[Opening Records supplied section]

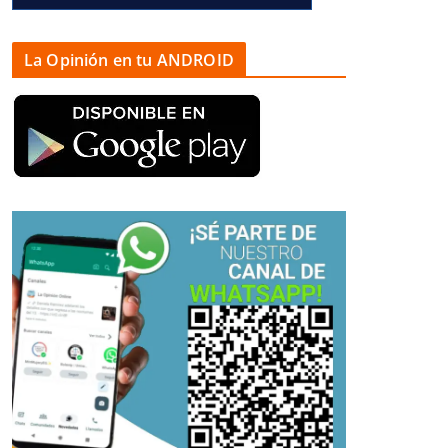
La Opinión en tu ANDROID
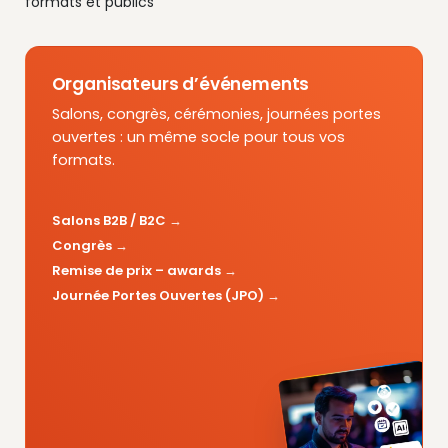
formats et publics
Organisateurs d’événements
Salons, congrès, cérémonies, journées portes
ouvertes : un même socle pour tous vos
formats.
Salons B2B / B2C
Congrès
Remise de prix – awards
Journée Portes Ouvertes (JPO)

[Closing Records supplied section]

Prompt: What lines in the entries contain "Salons"? Report each one by copying it.

Result of the exercise:
Salons, congrès, cérémonies, journées portes
Salons B2B / B2C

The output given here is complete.